Wer seine öffentlichen Auftritte an der Seite des scheidenden Siemens-Chefs Peter Löscher zuletzt genauer verfolgt hat, dem wurde klar, dass sich der eloquente Finanzchef schon länger für den eigentlichen Siemens-Boss hält. Kaeser ist als amtierender Finanzvorstand nicht nur ein Meister der Zahlen, sondern auch einer des Worts. Er steht sichtbar gern im Rampenlicht.

Der Siemens-Chef in spe ist wahrlich nicht selbstlos

Als Löscher vor Kurzem über sein Verhältnis zu Kaeser befragt wurde, antwortete er, es passe kein Blatt dazwischen. Man gehöre zusammen wie Licht und Schatten, ergänzte die andere Hälfte des Duos auf seine typische Art und ließ den Vergleich wirken. Seine Lichtgestalt auf der einen Seite, Schattenmann Löscher auf der anderen.

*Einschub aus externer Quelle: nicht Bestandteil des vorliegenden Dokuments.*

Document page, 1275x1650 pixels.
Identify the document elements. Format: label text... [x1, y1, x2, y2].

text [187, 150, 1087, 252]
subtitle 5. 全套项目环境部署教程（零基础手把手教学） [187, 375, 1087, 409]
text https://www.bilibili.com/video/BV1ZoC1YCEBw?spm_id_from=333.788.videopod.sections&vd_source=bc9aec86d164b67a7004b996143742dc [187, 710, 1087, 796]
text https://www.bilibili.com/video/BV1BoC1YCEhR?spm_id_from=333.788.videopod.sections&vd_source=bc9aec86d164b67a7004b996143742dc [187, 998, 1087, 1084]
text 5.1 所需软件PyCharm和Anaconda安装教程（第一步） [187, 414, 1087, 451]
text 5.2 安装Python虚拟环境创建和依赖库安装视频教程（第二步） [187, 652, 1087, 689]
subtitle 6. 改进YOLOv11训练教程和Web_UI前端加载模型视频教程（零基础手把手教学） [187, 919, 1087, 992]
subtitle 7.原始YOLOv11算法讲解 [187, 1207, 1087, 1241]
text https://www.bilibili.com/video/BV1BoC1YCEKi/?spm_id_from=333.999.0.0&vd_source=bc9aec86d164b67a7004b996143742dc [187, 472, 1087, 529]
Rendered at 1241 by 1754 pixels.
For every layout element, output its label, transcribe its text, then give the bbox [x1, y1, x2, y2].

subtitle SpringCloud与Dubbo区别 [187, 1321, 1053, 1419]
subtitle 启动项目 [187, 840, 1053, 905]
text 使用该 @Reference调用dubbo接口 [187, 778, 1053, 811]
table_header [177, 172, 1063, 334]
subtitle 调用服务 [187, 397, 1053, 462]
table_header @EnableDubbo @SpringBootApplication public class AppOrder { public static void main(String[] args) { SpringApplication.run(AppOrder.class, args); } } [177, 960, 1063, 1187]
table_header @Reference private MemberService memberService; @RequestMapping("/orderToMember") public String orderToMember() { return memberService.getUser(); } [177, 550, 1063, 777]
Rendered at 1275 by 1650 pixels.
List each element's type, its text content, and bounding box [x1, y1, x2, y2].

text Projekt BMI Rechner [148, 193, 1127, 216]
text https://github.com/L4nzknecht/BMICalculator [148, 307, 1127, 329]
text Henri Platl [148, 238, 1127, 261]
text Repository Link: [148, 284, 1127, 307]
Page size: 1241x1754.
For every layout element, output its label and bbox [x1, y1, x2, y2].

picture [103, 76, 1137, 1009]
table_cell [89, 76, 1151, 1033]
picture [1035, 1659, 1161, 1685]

Wenn man dessen kommenden Rauswurf analysiert, hat sein mutmaßlicher Nachfolger fraglos einen großen Anteil daran. Wohlmeinend könnte man sagen, Kaeser hat zum Wohle von Siemens gehandelt. Der Pannenserie unter Löscher musste ein Ende gesetzt werden. Andererseits ist der Siemens-Chef in spe wahrlich nicht selbstlos, sondern betont ehrgeizig und ein Machtmensch. Als Klingelton auf seinem Handy hat er den Rolling-Stones-Song „I can’t get no Satisfaction“ gespeichert. Keine Befriedigung finden zu können ist für einen Topmanager wohl eher ein positives Moment.

Für Siemens ist Kaeser fraglos genau das, was das Unternehmen derzeit braucht. Der Konzern lechzt nach einer Führung, die die Genstruktur des Hauses verinnerlicht hat. Mit Löscher hat das Haus auch nach sechs Jahren unter dessen Führung ungebrochen gefremdelt. Er musste den Augiasstall des 2006 aufgedeckten Korruptionsskandals ausmisten, alte Seilschaften zerschlagen, ganze Führungsebenen abschaffen. Das war bitter nötig. Zum allseits geachteten Siemensianer gemacht hat ihn diese Radikalkur nicht.

Kaeser hat sich hinter Löschers nun als verfehlt geltende Ziele gestellt, das nimmt ihm niemand übel

Kaeser dagegen ist ein echtes Siemens-Eigengewächs und seit 1980 zeit seines Berufslebens im Haus. Bevor er das Finanzressort übernahm, war er Strategiechef und davor Bereichsvorstand im inzwischen verkauften Bereich Informationstechnologie, der auch das Zentrum des Korruptionsskandals war. Auf Kaeser abgefärbt hat dieser nicht. Er kennt die Verästelungen des komplexen Gemischtwarenladens, glänzt mit Detailwissen, weiß wie Siemens tickt. Kaeser hat die Belegschaft auf seiner Seite und kann – anders als Löscher – auch emotional führen.

Zugleich ist der Niederbayer, dessen Markenzeichen bis vor Kurzem ein markanter Schnauzbart war, seit 2006 als Finanzchef das Aushängeschild des Konzerns an den Finanzmärkten und dort sehr geschätzt. An beiden Fronten, bei der Belegschaft und bei Börsianern, hat er als neuer Siemens-Chef gute Startchancen. Nicht besonders übel genommen wird ihm offensichtlich, dass er sich öffentlich ebenfalls hinter Löschers nun als verfehlt geltende Ziele gestellt hatte. Kaeser war der anspruchsvolle Spagat gelungen, persönlich loyal und in der Sache distanziert zu wirken. Die verbliebenen Freunde Löschers und dieser selbst, mögen das als intrigant sehen, viele andere als diplomatische Meisterleistung.